Para casar é preciso provar que existimos. Duas vezes, três vezes graças ao prazo de validade. Em sessenta dias muita coisa pode acontecer. O tabelião rugiu. Achava certo, certíssimo. O senhor pode ter sido casado noutra comarca. Em Manaus, ter mulher em Belo Horizonte e outra em Ilhéus. Do modo como aufere o tabelião sobre a inexistência alheia deve mesmo concluir que está certíssimo. Já havia solicitado uma vez, porém transcorreram sessenta dias. Tempo para remir dívida, alguns mortos e outras dificuldades. Quando percebiam o prazo havia expirado. Solicitou novamente. Passou a colecionar papéis que diziam que ele existia.

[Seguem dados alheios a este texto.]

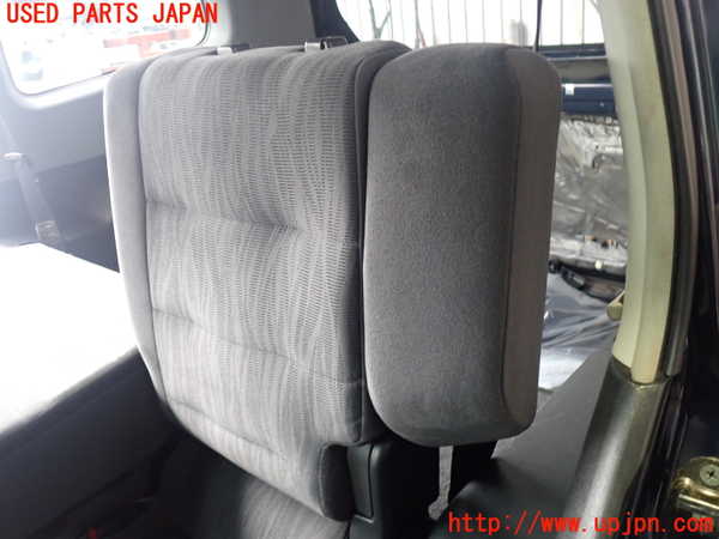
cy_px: 270
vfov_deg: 46.8
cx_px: 360
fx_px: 623
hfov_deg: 60.0
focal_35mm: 30
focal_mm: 5.4
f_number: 2.3
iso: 500
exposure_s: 1/30
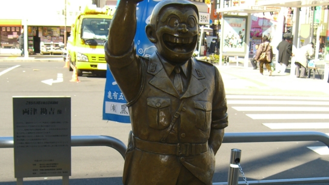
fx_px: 532
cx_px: 167
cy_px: 164
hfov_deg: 34.4
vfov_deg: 19.4
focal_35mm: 61
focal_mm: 7.9
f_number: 2.8
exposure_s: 1/320
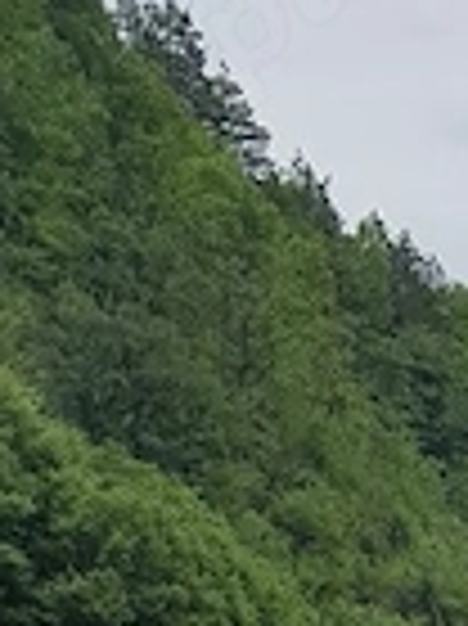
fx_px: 2708
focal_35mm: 150
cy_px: 1369
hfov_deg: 9.6
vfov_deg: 11.5
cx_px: 670
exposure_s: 1/714
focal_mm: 4.2
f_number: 1.7
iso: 40
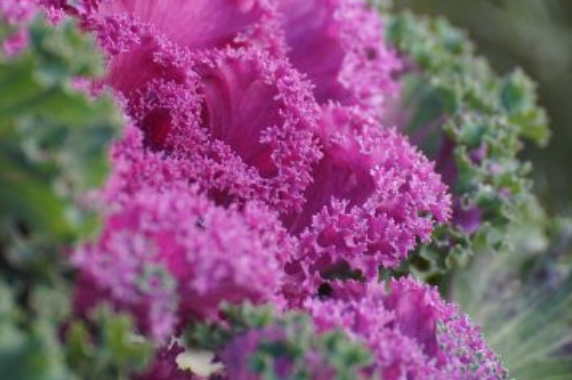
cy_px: 77
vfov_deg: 3.0
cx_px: 299
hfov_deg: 4.5
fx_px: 7334
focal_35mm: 462
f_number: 5
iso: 400
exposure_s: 1/320
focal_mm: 180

Solicitou novamente. Passou a colecionar papéis que diziam que ele existia. Uma viagem de negócios ao Caribe e pronto. Sua certidão de nascimento não valia mais. Agora tinha muitos papéis que provavam e não provavam que era um ser vivo. Presente no cartório em carne e osso... Querendo apenas se casar. Mas nenhum deles servia. Pensou em pedir a Presidente da República em casamento. Talvez fosse fácil casar, se ela aceitasse. Ela pelo menos não duvidaria da sua existência. Provar dez vezes que nasceu deixa qualquer um louco. Talvez fosse melhor viver assim. Sem cartório nem casamento. Sentia pena de Glorinha. Sem casamento não teria direito a folga no serviço.